Licensor may modify this SLA from time to time by posting such amended SLA to Licensor’s site. In the event of any material changes, Licensor will provide Licensee with a sixty (60) days notice before such material changes takes effect. During the term of a valid subscription to Services, Licensor will use commercially reasonable efforts to achieve a monthly uptime percentage per. calendar month amounting to at least 99.5%. Failure to meet this uptime ambition shall make Licensee eligible to receive “credits” as defined in Section 2 below. Such credits may be used by Licensee solely to extend its ongoing subscription equivalently, and this shall be Licensee’s sole and exclusive remedy for any failure to meet the expressed uptime ambition.
- Definitions
In addition to the other definitions of the Agreement, the following terms used herein shall have the following meaning:
Downtime shall mean the time in which any Service to which Licensee has a valid ongoing subscription is not capable of being accessed or used by Licensee pursuant to the Agreement, as monitored by Licensor. Notwithstanding the above, the following occurrences shall not be regarded as Downtime:
- Any Service unavailability caused by a scheduled maintenance of the platform used by Licensor to provide Service in question (Licensor will endeavour to provide seven days’ advance notice of any Service-affecting scheduled maintenance); and
- Any Service unavailability caused by events outside of the direct control of the Licensor, including any Force Majeure event or similar event; the failure or unavailability of Licensee’s systems or the Internet; and the failure or application of any other technology or equipment used by Licensee to connect to or access Services or used bu Licensee in or in relation to Services (including but not limited to any Third Party Products).
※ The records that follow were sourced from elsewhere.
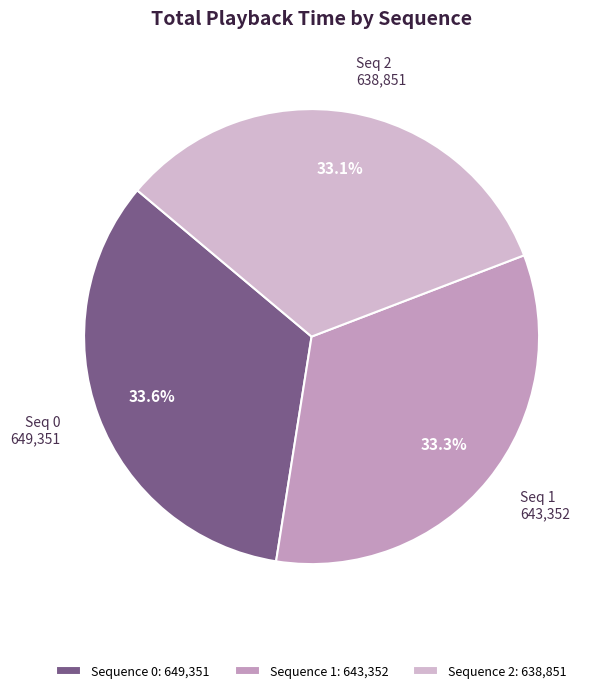

How many segments does this pie chart have?

3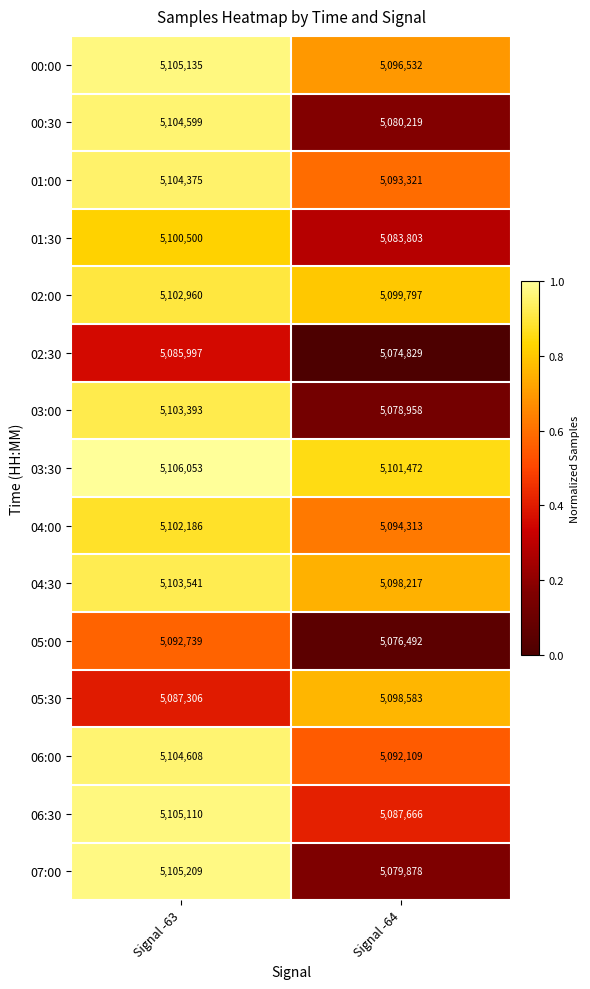

Rank the series at Signal -64 from lowest to highest value.

02:30, 05:00, 03:00, 07:00, 00:30, 01:30, 06:30, 06:00, 01:00, 04:00, 00:00, 04:30, 05:30, 02:00, 03:30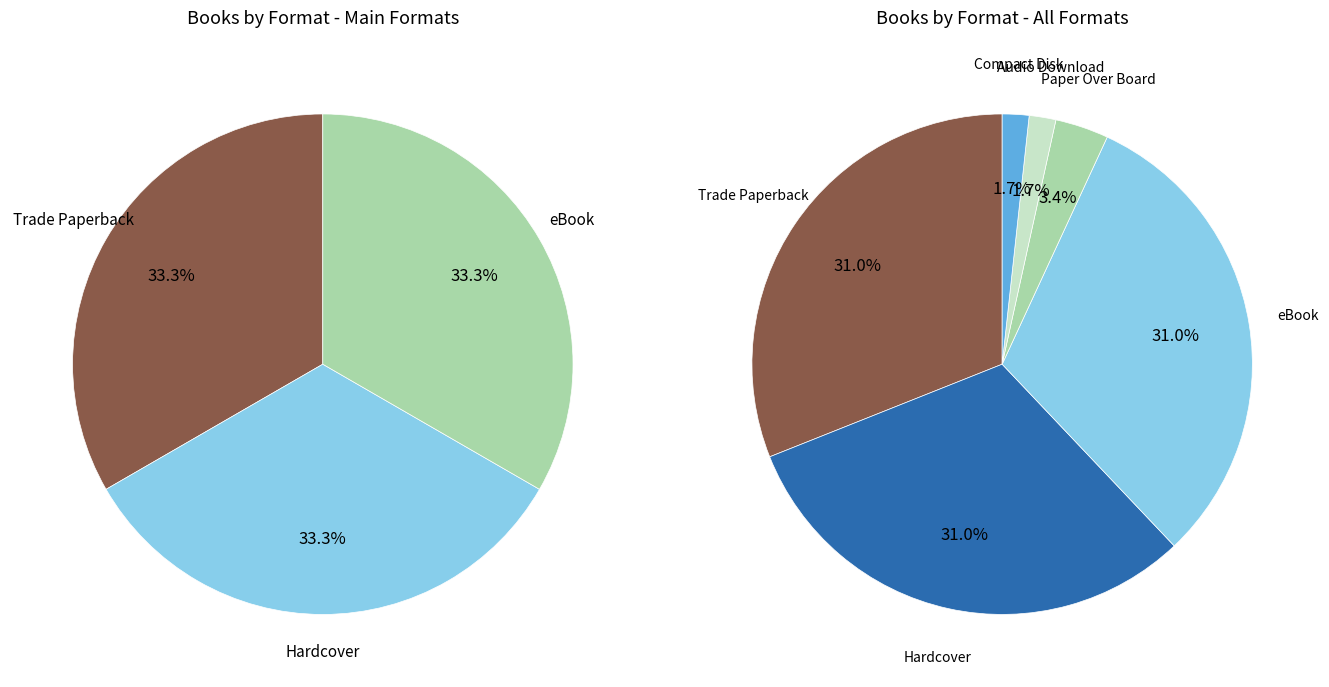

Between Trade Paperback and Hardcover, which is larger?

Trade Paperback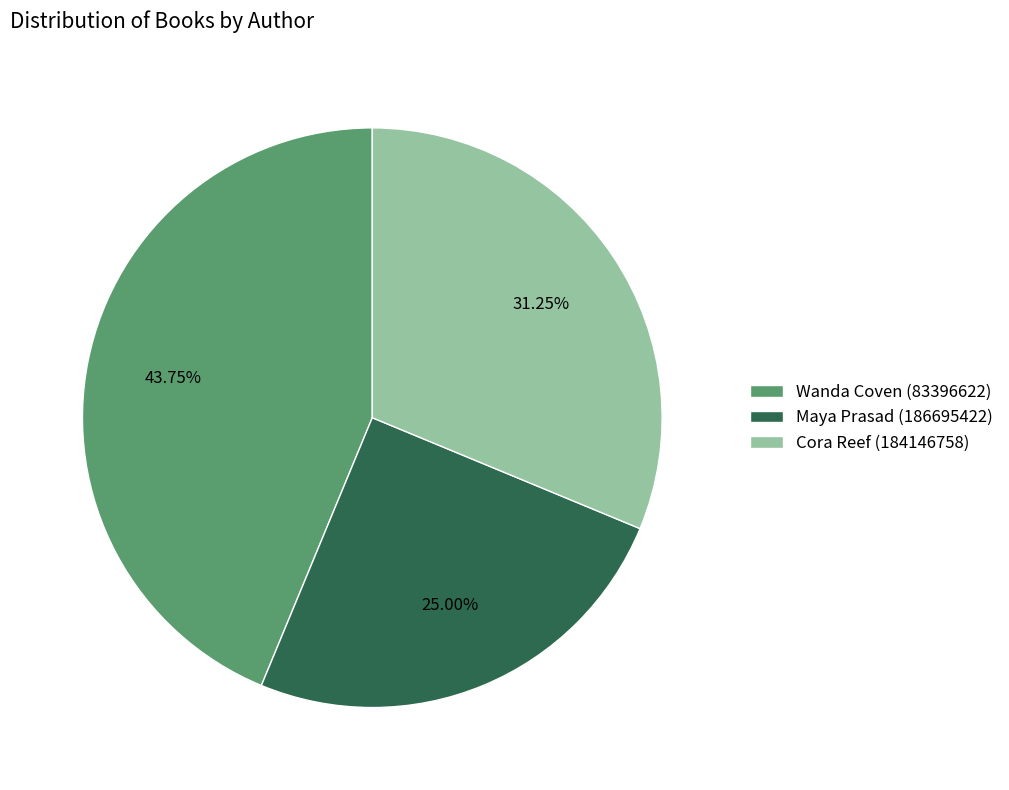

Between Wanda Coven (83396622) and Maya Prasad (186695422), which is larger?

Wanda Coven (83396622)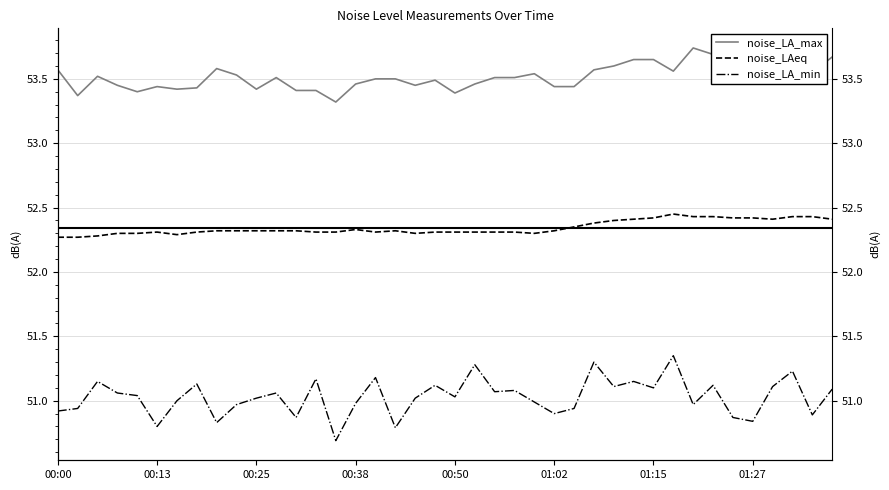

What is the lowest value of the noise_LA_min series?

50.7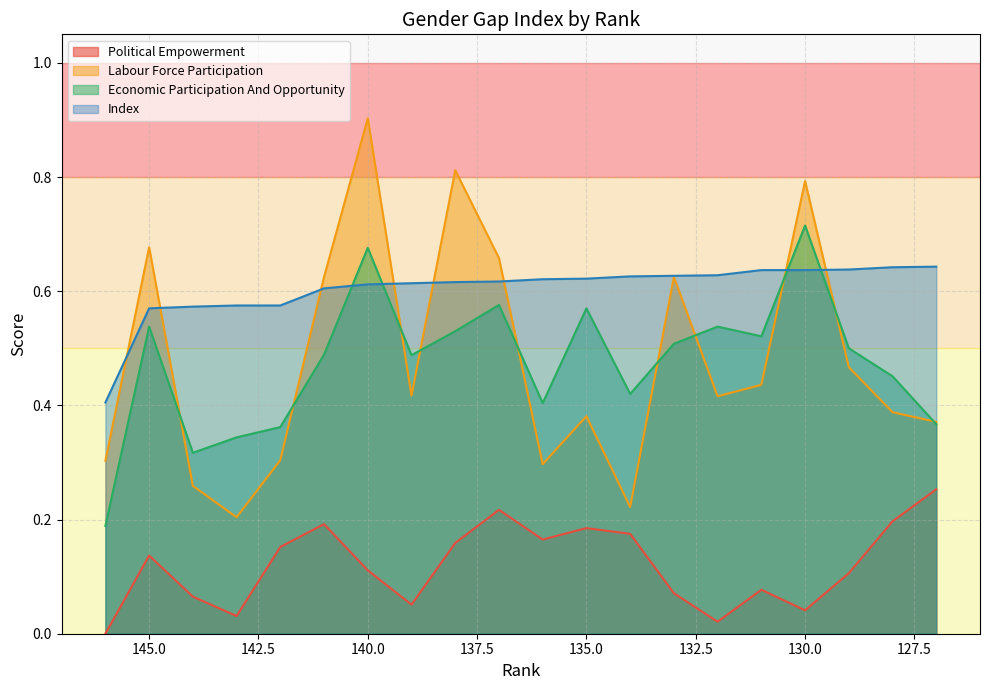

True or false: political_empowerment and labour_force_participation intersect in this chart.

False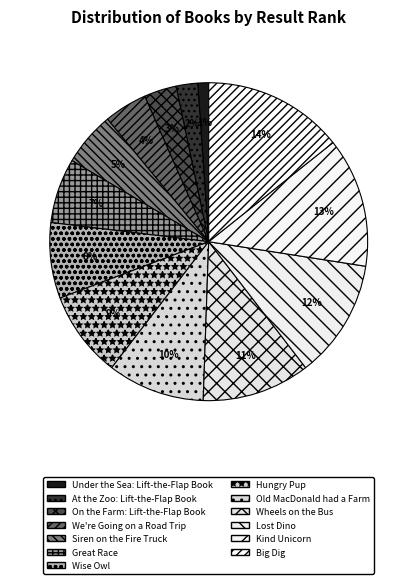

To the nearest percent, what percentage of the pie is Kind Unicorn?

13%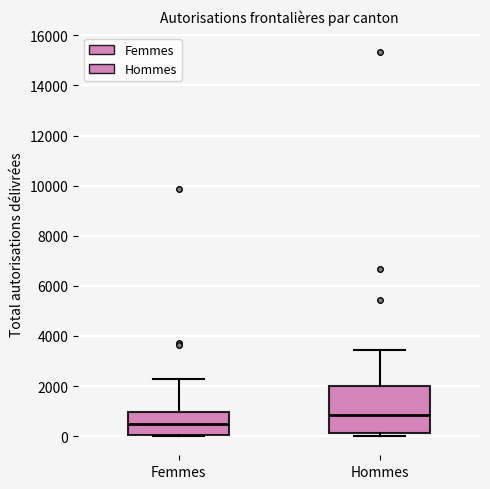

Which box's median line is the lowest?

Femmes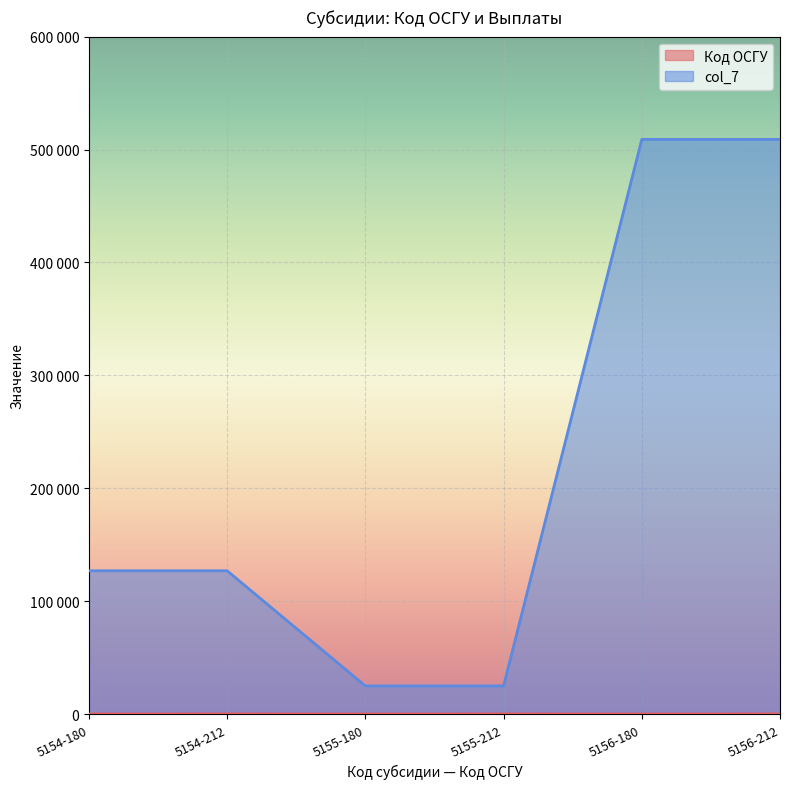

True or false: col_7 and Код ОСГУ cross at least once.

False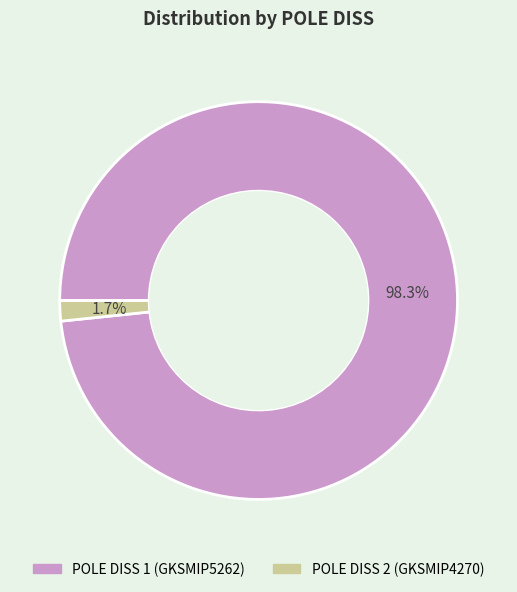

Rank the categories by value from lowest to highest.

2, 1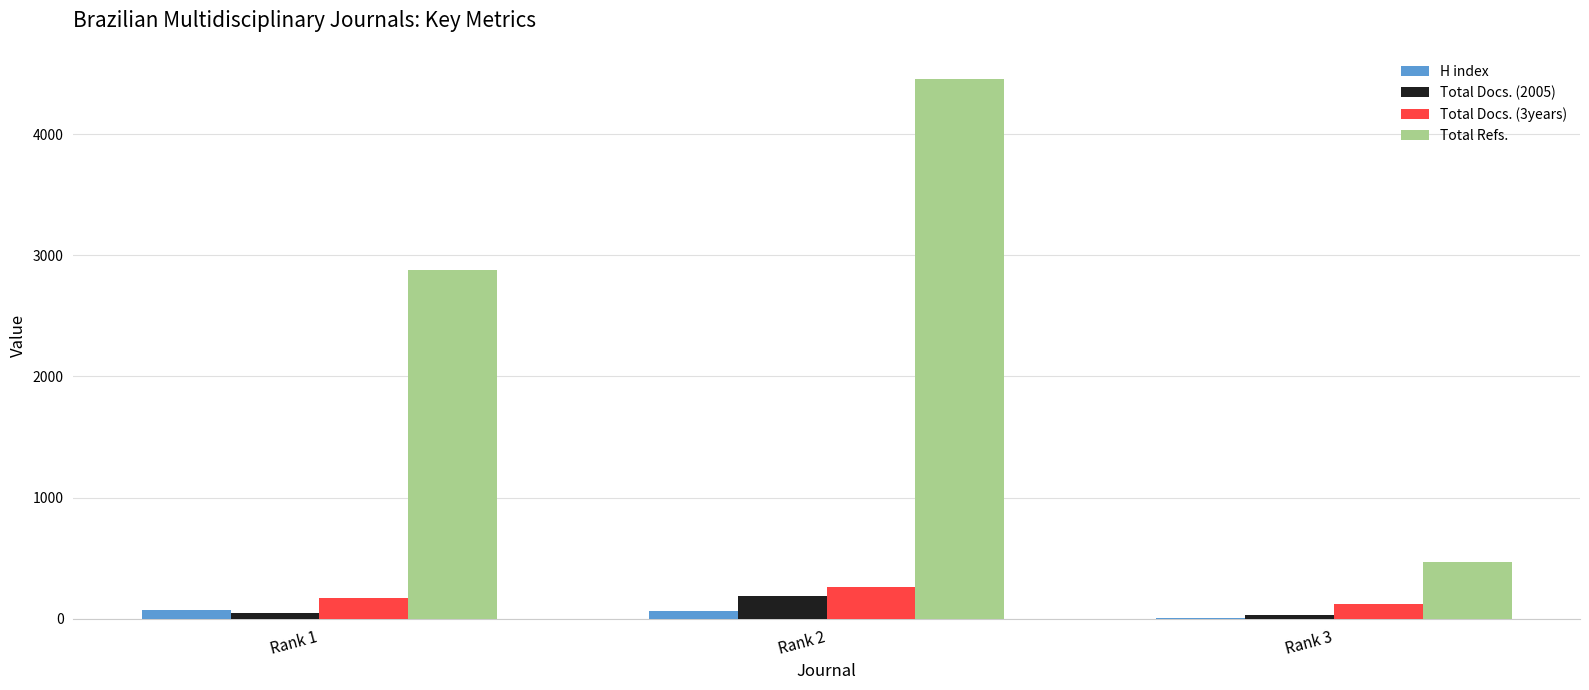

At which label is Total Refs. closest to 2461?

Rank 1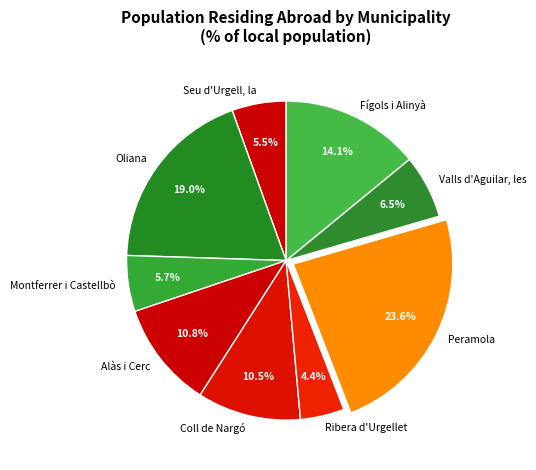

Does Ribera d'Urgellet represent more than half of the total?

No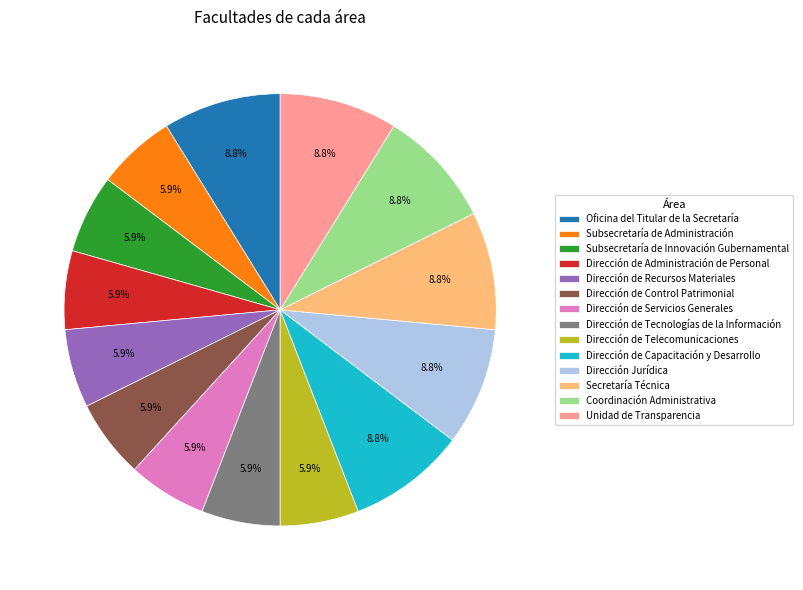

Combined, what portion of the pie is Oficina del Titular de la Secretaría and Dirección Jurídica?

17.6%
Monthly Uptime Percentage shall mean the total number of minutes in a calendar month minus the number of minutes of Downtime suffered by Licensee during that calendar month, divided by the total number of minutes in that calendar month.
- Service Credits.
Credits are awarded to Licensee as reimbursement if Licensor does not meet the uptime ambition expressed in paragraph 1 above for any calendar month of a valid and active subscription to Services. Upon Licensor’s approval of such claim for credits, the following credits shall apply:
Monthly Uptime Percentage |
Service Credit |
Less than 99.5% but >= 99.2% |
5% of the monthly fee |
Less than 99.2% but >= 99.0% |
10% of the monthly fee |
Less than 99.0% but >= 98.7% |
15% of the monthly fee |
Less than 98.7% |
20% of the monthly fee |
Service credits awarded to Licensee may only be used by Licensee solely to extend its ongoing subscription(s) equivalently (no monetary payments), and this shall be Licensee’s sole and exclusive remedy for any failure by Licensor to meet the expressed uptime ambition.
- Claim Procedure.
In order to be eligible for receiving service credits for a particular calendar month, Licensee must submit a claim by email to the support team within 30 days from the end of that month. The email must include the following information:
- Licensee’s name and account number;
- the name of the Service(s) to which the claim for credits relate(s);
- the name, email address, and telephone number of Licensee’s designated contact; and
- information supporting the occurrence of each asserted Downtime, including its date and time, and a description of the incident and affected Service, all of which must fall within the same calendar month to which the claim is related.